== Work instructions ==
Copy the source text of every entry below character for character, omitting the pictures.

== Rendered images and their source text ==

____________________

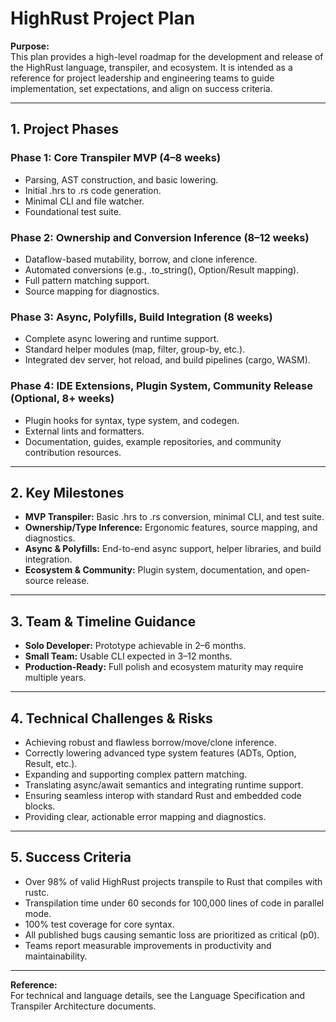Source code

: # HighRust Project Plan

**Purpose:**  
This plan provides a high-level roadmap for the development and release of the HighRust language, transpiler, and ecosystem. It is intended as a reference for project leadership and engineering teams to guide implementation, set expectations, and align on success criteria.

---

## 1. Project Phases

### Phase 1: Core Transpiler MVP (4–8 weeks)
- Parsing, AST construction, and basic lowering.
- Initial .hrs to .rs code generation.
- Minimal CLI and file watcher.
- Foundational test suite.

### Phase 2: Ownership and Conversion Inference (8–12 weeks)
- Dataflow-based mutability, borrow, and clone inference.
- Automated conversions (e.g., .to_string(), Option/Result mapping).
- Full pattern matching support.
- Source mapping for diagnostics.

### Phase 3: Async, Polyfills, Build Integration (8 weeks)
- Complete async lowering and runtime support.
- Standard helper modules (map, filter, group-by, etc.).
- Integrated dev server, hot reload, and build pipelines (cargo, WASM).

### Phase 4: IDE Extensions, Plugin System, Community Release (Optional, 8+ weeks)
- Plugin hooks for syntax, type system, and codegen.
- External lints and formatters.
- Documentation, guides, example repositories, and community contribution resources.

---

## 2. Key Milestones

- **MVP Transpiler:** Basic .hrs to .rs conversion, minimal CLI, and test suite.
- **Ownership/Type Inference:** Ergonomic features, source mapping, and diagnostics.
- **Async & Polyfills:** End-to-end async support, helper libraries, and build integration.
- **Ecosystem & Community:** Plugin system, documentation, and open-source release.

---

## 3. Team & Timeline Guidance

- **Solo Developer:** Prototype achievable in 2–6 months.
- **Small Team:** Usable CLI expected in 3–12 months.
- **Production-Ready:** Full polish and ecosystem maturity may require multiple years.

---

## 4. Technical Challenges & Risks

- Achieving robust and flawless borrow/move/clone inference.
- Correctly lowering advanced type system features (ADTs, Option, Result, etc.).
- Expanding and supporting complex pattern matching.
- Translating async/await semantics and integrating runtime support.
- Ensuring seamless interop with standard Rust and embedded code blocks.
- Providing clear, actionable error mapping and diagnostics.

---

## 5. Success Criteria

- Over 98% of valid HighRust projects transpile to Rust that compiles with rustc.
- Transpilation time under 60 seconds for 100,000 lines of code in parallel mode.
- 100% test coverage for core syntax.
- All published bugs causing semantic loss are prioritized as critical (p0).
- Teams report measurable improvements in productivity and maintainability.

---

**Reference:**  
For technical and language details, see the Language Specification and Transpiler Architecture documents.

____________________

== Reply to the exercise ==
Source code

: # HighRust Project Plan

**Purpose:**  
This plan provides a high-level roadmap for the development and release of the HighRust language, transpiler, and ecosystem. It is intended as a reference for project leadership and engineering teams to guide implementation, set expectations, and align on success criteria.

---

## 1. Project Phases

### Phase 1: Core Transpiler MVP (4–8 weeks)
- Parsing, AST construction, and basic lowering.
- Initial .hrs to .rs code generation.
- Minimal CLI and file watcher.
- Foundational test suite.

### Phase 2: Ownership and Conversion Inference (8–12 weeks)
- Dataflow-based mutability, borrow, and clone inference.
- Automated conversions (e.g., .to_string(), Option/Result mapping).
- Full pattern matching support.
- Source mapping for diagnostics.

### Phase 3: Async, Polyfills, Build Integration (8 weeks)
- Complete async lowering and runtime support.
- Standard helper modules (map, filter, group-by, etc.).
- Integrated dev server, hot reload, and build pipelines (cargo, WASM).

### Phase 4: IDE Extensions, Plugin System, Community Release (Optional, 8+ weeks)
- Plugin hooks for syntax, type system, and codegen.
- External lints and formatters.
- Documentation, guides, example repositories, and community contribution resources.

---

## 2. Key Milestones

- **MVP Transpiler:** Basic .hrs to .rs conversion, minimal CLI, and test suite.
- **Ownership/Type Inference:** Ergonomic features, source mapping, and diagnostics.
- **Async & Polyfills:** End-to-end async support, helper libraries, and build integration.
- **Ecosystem & Community:** Plugin system, documentation, and open-source release.

---

## 3. Team & Timeline Guidance

- **Solo Developer:** Prototype achievable in 2–6 months.
- **Small Team:** Usable CLI expected in 3–12 months.
- **Production-Ready:** Full polish and ecosystem maturity may require multiple years.

---

## 4. Technical Challenges & Risks

- Achieving robust and flawless borrow/move/clone inference.
- Correctly lowering advanced type system features (ADTs, Option, Result, etc.).
- Expanding and supporting complex pattern matching.
- Translating async/await semantics and integrating runtime support.
- Ensuring seamless interop with standard Rust and embedded code blocks.
- Providing clear, actionable error mapping and diagnostics.

---

## 5. Success Criteria

- Over 98% of valid HighRust projects transpile to Rust that compiles with rustc.
- Transpilation time under 60 seconds for 100,000 lines of code in parallel mode.
- 100% test coverage for core syntax.
- All published bugs causing semantic loss are prioritized as critical (p0).
- Teams report measurable improvements in productivity and maintainability.

---

**Reference:**  
For technical and language details, see the Language Specification and Transpiler Architecture documents.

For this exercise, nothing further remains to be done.